Every now and then, I come across someone else’s local news article about something called LSVT-BIG. Here is one of them; it’s from Great Falls in Montana, USA.
The articles are almost exclusively from local North American papers, offering a “human interest” style story in which the new(ish) physical therapy (it was introduced in 2007) helps someone with Parkinson’s. The press seem to like mentioning the programme’s relation to the voice therapy LSVT-LOUD (which was developed first), but few actually expound on what LSVT stands for. Now, maybe I’m just strange, but I like to know what my acronyms mean. This one is Lee Silverman Voice Therapy. It’s a commercial thing – you have to pay for the therapy, and the practitioner will have paid LSVT Global for his or her training. So I don’t think it’ll be available on the NHS any time soon. (There are practitioners in the UK, but none of them are especially close to me.)
What is it?

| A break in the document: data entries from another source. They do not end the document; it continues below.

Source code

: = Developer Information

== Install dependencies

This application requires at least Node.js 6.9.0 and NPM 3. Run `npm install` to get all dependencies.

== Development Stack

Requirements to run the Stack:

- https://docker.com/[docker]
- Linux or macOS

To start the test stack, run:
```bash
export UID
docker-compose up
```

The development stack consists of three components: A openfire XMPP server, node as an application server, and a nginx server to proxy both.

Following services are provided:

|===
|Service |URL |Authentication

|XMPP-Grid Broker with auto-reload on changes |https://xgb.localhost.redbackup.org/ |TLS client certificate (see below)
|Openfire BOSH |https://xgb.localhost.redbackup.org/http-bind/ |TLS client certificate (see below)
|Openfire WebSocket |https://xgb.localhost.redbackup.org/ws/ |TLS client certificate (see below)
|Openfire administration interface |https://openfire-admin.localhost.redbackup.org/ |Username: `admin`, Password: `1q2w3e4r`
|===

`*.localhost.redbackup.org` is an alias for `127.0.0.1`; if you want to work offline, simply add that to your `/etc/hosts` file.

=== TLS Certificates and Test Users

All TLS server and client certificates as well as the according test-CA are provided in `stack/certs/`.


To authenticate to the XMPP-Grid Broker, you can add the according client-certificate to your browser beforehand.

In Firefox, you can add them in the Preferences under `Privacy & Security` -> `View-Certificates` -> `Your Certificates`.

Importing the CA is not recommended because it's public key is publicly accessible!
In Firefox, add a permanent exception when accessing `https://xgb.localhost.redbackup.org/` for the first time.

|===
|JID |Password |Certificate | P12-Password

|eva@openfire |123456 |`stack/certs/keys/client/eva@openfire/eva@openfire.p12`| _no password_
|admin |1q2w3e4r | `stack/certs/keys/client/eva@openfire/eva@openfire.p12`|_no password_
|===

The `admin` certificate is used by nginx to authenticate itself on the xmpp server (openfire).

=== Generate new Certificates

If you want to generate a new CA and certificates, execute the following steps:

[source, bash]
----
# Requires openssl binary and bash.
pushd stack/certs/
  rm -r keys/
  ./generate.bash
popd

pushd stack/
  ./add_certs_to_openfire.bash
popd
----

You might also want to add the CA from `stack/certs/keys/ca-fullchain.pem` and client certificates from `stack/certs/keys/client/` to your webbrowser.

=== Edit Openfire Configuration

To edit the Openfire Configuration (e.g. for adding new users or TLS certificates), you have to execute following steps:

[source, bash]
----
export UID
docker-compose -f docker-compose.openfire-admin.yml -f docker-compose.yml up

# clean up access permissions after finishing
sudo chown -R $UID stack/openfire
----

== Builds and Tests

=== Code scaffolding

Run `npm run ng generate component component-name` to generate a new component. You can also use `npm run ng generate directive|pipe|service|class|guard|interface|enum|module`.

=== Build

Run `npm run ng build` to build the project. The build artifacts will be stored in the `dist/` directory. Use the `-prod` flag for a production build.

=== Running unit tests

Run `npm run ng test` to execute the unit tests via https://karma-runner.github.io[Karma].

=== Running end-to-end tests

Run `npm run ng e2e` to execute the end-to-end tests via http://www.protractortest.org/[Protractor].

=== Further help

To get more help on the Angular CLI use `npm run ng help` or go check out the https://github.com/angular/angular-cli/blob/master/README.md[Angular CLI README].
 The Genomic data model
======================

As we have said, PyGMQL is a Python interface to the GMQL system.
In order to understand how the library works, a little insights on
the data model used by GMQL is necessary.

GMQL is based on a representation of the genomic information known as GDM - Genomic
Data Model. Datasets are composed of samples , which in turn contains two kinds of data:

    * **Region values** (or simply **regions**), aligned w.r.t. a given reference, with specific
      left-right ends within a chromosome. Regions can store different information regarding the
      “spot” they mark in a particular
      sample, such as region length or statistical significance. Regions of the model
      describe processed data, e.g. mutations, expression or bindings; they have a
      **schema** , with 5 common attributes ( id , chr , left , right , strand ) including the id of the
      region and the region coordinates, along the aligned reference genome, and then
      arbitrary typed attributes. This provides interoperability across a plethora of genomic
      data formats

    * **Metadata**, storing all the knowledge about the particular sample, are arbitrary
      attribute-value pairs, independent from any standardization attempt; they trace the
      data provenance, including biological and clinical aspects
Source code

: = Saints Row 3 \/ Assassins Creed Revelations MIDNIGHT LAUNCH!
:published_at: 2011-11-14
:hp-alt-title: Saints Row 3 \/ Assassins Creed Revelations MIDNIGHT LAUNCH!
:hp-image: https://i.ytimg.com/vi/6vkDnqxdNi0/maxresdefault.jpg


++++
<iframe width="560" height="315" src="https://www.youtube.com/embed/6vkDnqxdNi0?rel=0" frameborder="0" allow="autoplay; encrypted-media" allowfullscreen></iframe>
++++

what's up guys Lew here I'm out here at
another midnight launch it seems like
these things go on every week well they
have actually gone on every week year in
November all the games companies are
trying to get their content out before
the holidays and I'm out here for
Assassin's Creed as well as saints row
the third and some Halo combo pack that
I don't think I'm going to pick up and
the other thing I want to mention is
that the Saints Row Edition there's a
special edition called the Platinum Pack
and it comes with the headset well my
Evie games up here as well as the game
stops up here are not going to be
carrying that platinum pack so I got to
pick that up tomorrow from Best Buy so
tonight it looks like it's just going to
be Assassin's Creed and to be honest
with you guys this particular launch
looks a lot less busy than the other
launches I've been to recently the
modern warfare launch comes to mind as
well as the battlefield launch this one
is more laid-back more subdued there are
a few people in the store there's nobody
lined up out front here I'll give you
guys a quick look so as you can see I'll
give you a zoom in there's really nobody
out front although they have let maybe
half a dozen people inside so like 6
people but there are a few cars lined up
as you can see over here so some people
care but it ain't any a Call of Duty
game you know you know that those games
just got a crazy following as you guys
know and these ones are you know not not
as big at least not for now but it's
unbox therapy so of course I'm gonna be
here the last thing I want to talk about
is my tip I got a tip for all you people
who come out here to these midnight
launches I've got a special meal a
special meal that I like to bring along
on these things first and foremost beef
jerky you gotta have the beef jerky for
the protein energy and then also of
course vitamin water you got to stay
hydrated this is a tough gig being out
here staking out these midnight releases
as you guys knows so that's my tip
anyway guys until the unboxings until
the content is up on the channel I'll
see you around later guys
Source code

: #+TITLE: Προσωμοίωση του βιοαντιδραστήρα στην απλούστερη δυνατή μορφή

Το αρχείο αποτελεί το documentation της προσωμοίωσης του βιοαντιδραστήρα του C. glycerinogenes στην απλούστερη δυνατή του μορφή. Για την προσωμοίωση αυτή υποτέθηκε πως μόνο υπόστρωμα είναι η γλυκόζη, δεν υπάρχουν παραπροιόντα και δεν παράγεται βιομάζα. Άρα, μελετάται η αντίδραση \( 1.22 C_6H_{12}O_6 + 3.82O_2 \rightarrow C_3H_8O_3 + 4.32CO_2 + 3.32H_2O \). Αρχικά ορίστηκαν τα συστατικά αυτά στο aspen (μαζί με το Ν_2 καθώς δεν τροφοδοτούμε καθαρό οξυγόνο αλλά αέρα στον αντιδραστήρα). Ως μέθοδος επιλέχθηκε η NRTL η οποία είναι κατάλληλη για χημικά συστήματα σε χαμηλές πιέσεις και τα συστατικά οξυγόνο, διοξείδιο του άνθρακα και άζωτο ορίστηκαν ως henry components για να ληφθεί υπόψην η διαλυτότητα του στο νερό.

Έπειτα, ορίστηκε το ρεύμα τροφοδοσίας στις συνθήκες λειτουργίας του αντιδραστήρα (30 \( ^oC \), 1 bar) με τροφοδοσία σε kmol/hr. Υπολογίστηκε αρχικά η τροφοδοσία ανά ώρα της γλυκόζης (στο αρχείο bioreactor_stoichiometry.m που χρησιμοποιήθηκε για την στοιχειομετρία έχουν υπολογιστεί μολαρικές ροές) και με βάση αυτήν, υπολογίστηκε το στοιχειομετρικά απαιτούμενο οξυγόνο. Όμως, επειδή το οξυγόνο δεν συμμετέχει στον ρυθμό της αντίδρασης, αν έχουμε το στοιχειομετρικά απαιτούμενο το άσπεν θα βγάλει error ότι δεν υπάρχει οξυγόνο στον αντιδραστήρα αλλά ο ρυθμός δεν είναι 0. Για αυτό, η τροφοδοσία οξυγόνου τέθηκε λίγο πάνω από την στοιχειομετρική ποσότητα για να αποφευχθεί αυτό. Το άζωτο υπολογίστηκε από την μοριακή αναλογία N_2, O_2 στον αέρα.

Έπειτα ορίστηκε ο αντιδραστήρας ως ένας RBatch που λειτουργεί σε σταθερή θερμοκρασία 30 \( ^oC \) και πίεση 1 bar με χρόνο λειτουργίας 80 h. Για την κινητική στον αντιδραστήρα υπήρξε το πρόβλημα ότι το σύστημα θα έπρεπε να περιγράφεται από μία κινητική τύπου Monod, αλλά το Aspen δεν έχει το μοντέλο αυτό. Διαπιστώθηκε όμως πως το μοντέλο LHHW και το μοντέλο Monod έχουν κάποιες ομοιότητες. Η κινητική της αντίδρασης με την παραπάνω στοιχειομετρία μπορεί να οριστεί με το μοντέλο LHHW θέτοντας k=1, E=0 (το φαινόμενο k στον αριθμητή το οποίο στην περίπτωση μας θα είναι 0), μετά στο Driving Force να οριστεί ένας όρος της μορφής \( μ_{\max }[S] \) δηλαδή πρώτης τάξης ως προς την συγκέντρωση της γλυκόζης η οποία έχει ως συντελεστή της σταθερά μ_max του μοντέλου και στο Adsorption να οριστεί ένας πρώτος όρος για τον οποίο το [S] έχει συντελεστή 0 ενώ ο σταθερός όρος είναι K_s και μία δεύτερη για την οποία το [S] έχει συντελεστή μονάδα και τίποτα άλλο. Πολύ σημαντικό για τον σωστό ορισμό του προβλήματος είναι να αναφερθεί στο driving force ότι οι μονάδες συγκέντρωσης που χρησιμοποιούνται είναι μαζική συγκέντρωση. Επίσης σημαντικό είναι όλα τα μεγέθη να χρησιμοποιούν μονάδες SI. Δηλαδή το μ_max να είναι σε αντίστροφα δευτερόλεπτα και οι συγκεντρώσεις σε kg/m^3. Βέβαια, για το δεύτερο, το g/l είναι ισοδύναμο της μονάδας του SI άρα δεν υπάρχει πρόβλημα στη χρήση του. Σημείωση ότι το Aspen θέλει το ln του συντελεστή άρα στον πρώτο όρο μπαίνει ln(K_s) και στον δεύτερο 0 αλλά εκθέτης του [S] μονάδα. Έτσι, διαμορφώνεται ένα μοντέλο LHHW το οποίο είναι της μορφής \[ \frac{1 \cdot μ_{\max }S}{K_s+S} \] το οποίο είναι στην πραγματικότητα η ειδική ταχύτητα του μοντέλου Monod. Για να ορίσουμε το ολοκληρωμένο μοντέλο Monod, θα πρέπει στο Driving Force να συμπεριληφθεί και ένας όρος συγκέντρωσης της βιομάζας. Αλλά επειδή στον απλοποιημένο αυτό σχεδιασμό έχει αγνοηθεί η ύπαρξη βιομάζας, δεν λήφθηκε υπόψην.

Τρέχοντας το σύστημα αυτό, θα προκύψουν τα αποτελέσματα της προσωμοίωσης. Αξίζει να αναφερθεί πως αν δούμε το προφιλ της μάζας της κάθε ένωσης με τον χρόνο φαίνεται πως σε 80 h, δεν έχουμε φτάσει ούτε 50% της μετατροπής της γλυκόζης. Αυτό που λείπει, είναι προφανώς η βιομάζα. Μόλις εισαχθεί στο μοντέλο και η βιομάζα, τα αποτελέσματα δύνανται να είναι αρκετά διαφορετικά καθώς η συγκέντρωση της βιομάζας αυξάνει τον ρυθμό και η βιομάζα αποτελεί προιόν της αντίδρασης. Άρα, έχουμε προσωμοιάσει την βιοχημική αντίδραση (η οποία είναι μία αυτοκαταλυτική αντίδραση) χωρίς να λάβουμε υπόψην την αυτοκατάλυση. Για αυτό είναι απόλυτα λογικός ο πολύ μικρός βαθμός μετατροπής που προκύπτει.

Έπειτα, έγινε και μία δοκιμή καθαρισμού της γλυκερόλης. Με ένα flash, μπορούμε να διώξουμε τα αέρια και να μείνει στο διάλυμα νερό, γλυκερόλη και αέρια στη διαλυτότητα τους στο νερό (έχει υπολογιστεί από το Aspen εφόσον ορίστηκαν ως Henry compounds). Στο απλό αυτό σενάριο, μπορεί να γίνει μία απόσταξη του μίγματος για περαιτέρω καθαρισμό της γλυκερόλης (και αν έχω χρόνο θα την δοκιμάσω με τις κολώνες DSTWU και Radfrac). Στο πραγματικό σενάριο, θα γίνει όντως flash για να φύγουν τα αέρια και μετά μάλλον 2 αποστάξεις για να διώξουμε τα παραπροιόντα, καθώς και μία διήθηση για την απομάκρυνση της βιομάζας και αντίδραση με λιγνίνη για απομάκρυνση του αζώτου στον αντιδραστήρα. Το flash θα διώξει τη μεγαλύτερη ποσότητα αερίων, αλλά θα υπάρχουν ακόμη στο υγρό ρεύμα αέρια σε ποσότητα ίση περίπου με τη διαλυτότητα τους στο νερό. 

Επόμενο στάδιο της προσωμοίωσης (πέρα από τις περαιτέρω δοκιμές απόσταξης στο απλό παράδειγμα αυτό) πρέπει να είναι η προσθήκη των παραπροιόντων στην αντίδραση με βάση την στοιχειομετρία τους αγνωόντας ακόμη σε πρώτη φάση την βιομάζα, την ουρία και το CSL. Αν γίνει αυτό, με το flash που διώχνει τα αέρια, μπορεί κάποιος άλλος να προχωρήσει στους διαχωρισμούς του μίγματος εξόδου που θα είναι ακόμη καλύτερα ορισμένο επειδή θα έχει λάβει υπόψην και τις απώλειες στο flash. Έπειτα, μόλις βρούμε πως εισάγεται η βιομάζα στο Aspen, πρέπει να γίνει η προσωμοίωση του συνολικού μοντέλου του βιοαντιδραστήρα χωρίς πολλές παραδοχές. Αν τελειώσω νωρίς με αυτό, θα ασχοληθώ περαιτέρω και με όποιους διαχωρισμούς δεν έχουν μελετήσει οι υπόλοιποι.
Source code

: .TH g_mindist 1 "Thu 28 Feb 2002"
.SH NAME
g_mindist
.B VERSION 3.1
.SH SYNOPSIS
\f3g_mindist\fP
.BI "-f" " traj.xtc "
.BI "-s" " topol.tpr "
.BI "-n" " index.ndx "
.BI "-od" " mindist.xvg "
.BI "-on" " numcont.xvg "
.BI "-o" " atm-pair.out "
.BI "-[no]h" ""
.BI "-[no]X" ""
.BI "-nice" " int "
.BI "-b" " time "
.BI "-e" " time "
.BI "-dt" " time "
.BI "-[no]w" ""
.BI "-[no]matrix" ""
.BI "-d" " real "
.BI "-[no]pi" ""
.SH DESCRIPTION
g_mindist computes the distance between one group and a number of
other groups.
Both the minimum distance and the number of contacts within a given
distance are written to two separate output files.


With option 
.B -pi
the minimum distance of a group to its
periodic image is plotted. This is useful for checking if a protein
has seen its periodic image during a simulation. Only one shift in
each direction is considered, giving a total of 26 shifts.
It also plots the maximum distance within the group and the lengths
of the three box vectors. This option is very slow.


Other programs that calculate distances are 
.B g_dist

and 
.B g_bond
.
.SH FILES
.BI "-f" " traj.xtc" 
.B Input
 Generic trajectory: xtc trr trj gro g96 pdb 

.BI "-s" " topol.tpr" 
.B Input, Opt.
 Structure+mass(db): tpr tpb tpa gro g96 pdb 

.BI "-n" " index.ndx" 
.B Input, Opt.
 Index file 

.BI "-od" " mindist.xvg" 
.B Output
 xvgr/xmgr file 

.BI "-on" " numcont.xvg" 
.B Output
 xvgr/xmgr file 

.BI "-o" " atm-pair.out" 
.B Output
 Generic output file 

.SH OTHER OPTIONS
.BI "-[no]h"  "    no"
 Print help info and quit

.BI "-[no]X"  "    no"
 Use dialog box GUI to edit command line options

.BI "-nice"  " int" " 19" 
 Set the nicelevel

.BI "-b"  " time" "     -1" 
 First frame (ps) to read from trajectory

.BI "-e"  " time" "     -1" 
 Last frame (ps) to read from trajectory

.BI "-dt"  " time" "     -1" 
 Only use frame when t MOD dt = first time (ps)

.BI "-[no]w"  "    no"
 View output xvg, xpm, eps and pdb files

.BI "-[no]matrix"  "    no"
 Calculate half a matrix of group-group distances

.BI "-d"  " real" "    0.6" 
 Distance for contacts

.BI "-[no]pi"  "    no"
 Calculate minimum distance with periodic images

The Web site says:
[…] the Lee Silverman Voice Treatment (LSVT) [is] an innovative and clinically-proven method for improving voice and speech in individuals with Parkinson disease. […] LSVT Global specializes in the development of innovative and effective treatments for the speech communication (LSVT LOUD) and physical/occupational therapy (LSVT BIG) needs of individuals with Parkinson disease as well as aging and other conditions including stroke, multiple sclerosis, cerebral palsy, Down syndrome.
The general idea seems to be that you deliberately exaggerate the size of your movements or the volume of your voice in order to make up for the smallness that Parkinson’s tends to impose upon you. Which seems to make sense. In fact, I’ve been attempting to exaggerate the swing in my left arm for just that reason (sometimes, if I make a really big swing to get it started, it’ll go by itself for a while as I walk).
I suppose that these therapies – and it’s the BIG one that I am most intrigued by, because my voice is as yet unaffected – are formalised versions of the physiotherapy and speech therapy offered elsewhere. The concept of BIG seems to link nicely with the idea that lots of cardiovascular exercise will help to counter the symptoms of Parkinson’s. It also seems to be a sort of retraining of the body’s actions and reactions – something that we’ve seen in the use of ballet and tai-chi, discussed in previous posts.
I couldn’t help but wonder who Lee Silverman is or was. I’m rather disappointed not to be able to find out anything about him or her. The LSVT Global site says that the therapies were invented by the founders of the company, none of whom are called Silverman. Or Lee.
I wonder whether any of my readers has any experience with LSVT?